"We feel like we have a very talented team, the most talented team in Rays history," Friedman said. "And so with that, we feel confident we'll be able to play competitive, meaningful games in September."
A year ago, Tampa Bay was set to begin the team's first Spring Training in Port Charlotte as the defending American League champions. A year later, the team arrives at its Spring Training home having won 84 games and come up short of the postseason en route to earning the tag of underachievers.
"It is a different feeling," Maddon said. "Last year, I was trying to tone things down a little bit. The 'dig me' month did not help. Coming into this season, getting ourselves back on our feet and understand that we definitely can make it back to the playoffs this year. That's the big thing."

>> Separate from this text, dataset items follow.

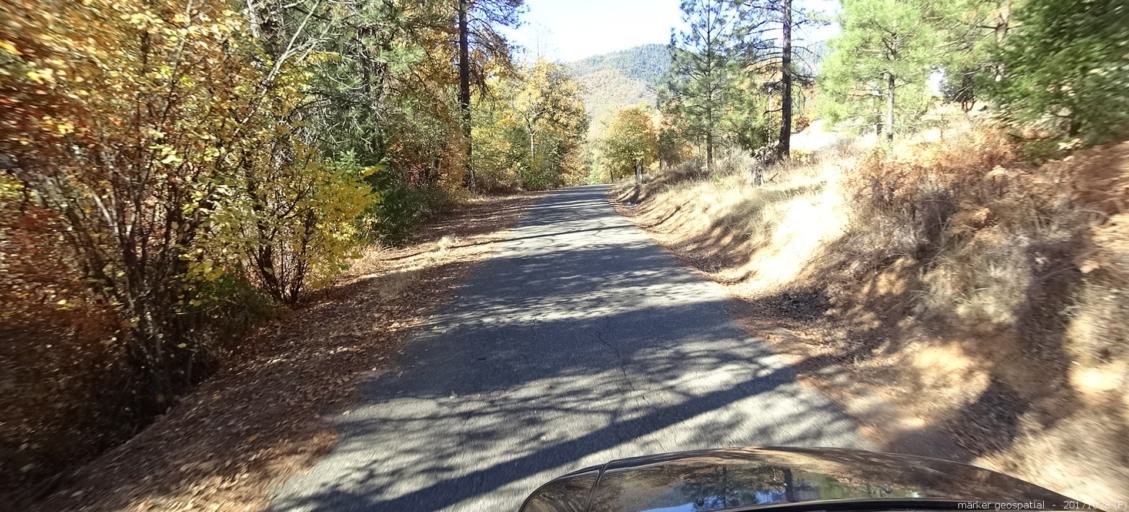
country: US
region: California
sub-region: Shasta County
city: Shasta
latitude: 40.7593
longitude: -122.5989
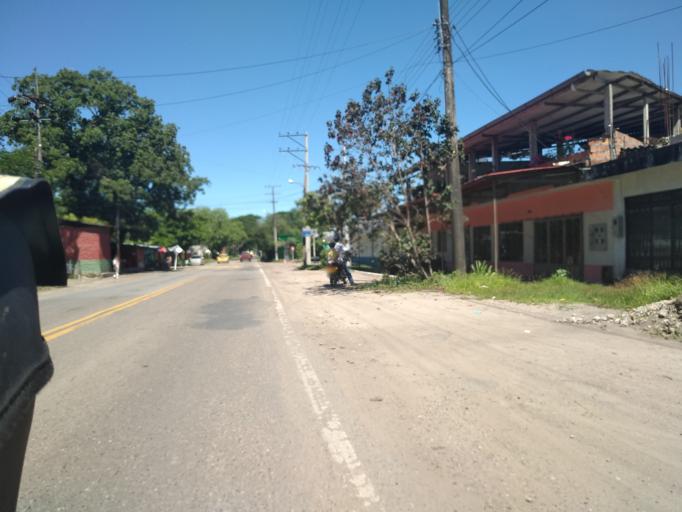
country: CO
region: Cundinamarca
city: Puerto Salgar
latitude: 5.4669
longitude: -74.6532
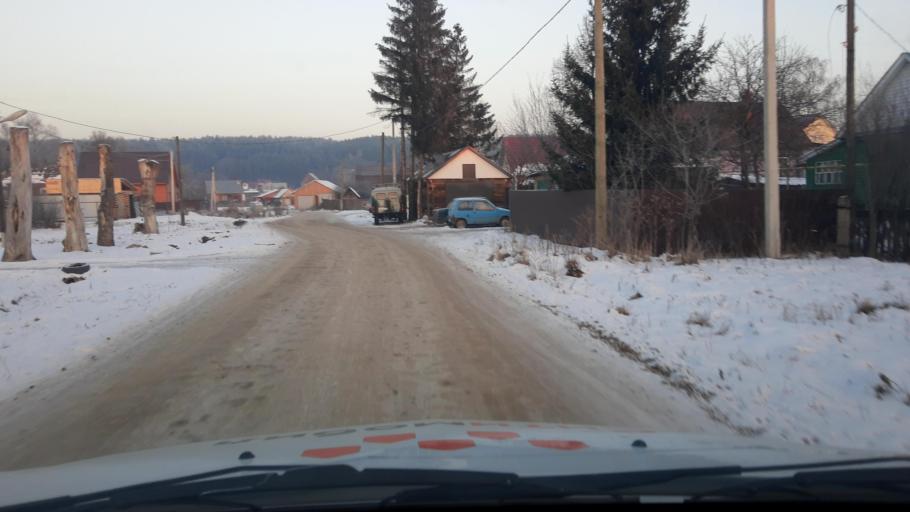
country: RU
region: Bashkortostan
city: Iglino
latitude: 54.8344
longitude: 56.4042
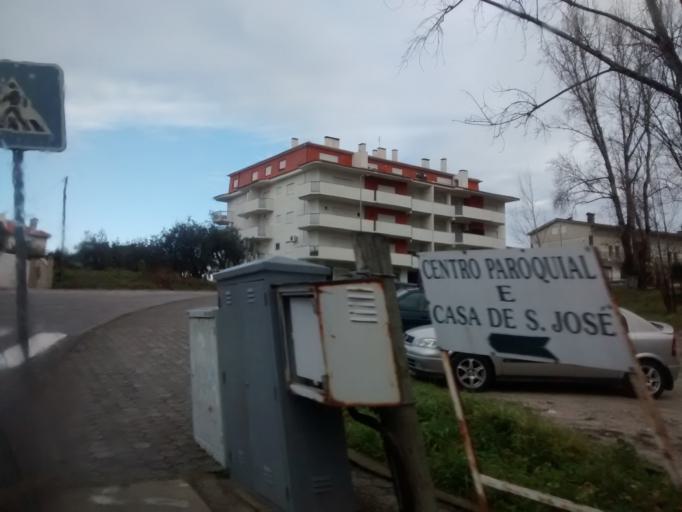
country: PT
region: Guarda
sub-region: Seia
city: Seia
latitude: 40.4137
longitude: -7.7070
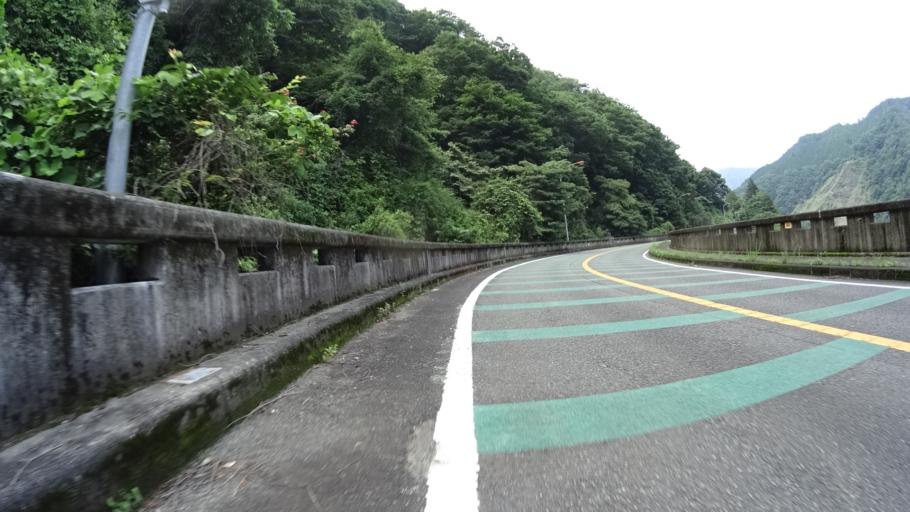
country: JP
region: Kanagawa
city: Hadano
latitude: 35.5049
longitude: 139.2294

After the 2009 season ended, Maddon looked into the rearview mirror at what happened and he noted that the obvious thing was the Rays need to win 10 to 12 more games in '10 than they did last year. The tough part came when looking at his team and asking, "How am I going to do that?"
Maddon's assessment told him his club needed to "start better and finish better, obviously," and he also plans to stress the need for his team to finish games stronger.
"I want to really point out [to the team] the real fine line, the thin line between winning and losing," Maddon said. "We won 84 games last year, [which was] down from 97 the year before that. You look at a lot of the games we lost, there were easily 10 games that we could have won. And I want our guys to understand and emphasize the little things. To win in our division, you can't get behind Toronto, Baltimore, Boston and New York early and expect to come back."
Maddon attributed many of the losses to "not doing the little things well," which shaped his view of what needs to be done this spring.
"From my perspective, the emphasis has to go back to fundamentals," Maddon said. "For us to get back to where we want to be, we have to get better at the little things. My expectations are to get back to the playoffs, and my expectations are that we're going to play a better, or more fundamental, game of baseball."
A major consideration for the Rays playing better baseball is the overall health of the team. Friedman said the club had a Wednesday meeting with Ron Porterfield, the team's head athletic trainer, and it was one of the briefest such meetings they have had, which bodes well.
Looking at who will play where, five positions are decided, but the starters at three positions -- catcher, right field and second base -- remain unknown. Friedman declared that the Rays were happy with the catching situation that will include incumbent Dioner Navarro and newcomer Kelly Shoppach.
"We're not looking at that really as a competition, as opposed to two guys capable of helping [the team] win games," Friedman said.
As for second base and right field, Maddon and Friedman weren't as decisive.
Versatile Ben Zobrist appears to be the logical choice at second base, but Maddon pointed out that Tampa Bay does not feel compelled to lock him down at one position. Others in contention for the job include Shawn Rodriguez and Reid Brignac, so the team could head in another direction, which might also affect the right-field situation, if Zobrist is factored into that equation.
If Zobrist is not a possibility in right, the job looks as though it will come down to a platoon between Gabe Kapler and Matt Joyce. But Desmond Jennings, Fernando Perez and Justin Ruggiano could all have a say-so in changing that view.
"Obviously, second base and right field are going to be something that we spend a lot of time sorting through," Friedman said. "We really like the names on paper. So we'll go through and try to figure out how those guys best complement the players around them and put us in a position to score the most runs possible and prevent as many runs as possible."
Despite the fact the team's Opening Day payroll will be approximately $72 million -- high for the Rays -- Friedman understands the economics of keeping the ship from listing. Making the decisions about which players they keep, who they try to sign and who they let go demand that he must always "keep one eye on the future and one eye on the present."
Bill Chastain is a reporter for MLB.com. This story was not subject to the approval of Major League Baseball or its clubs.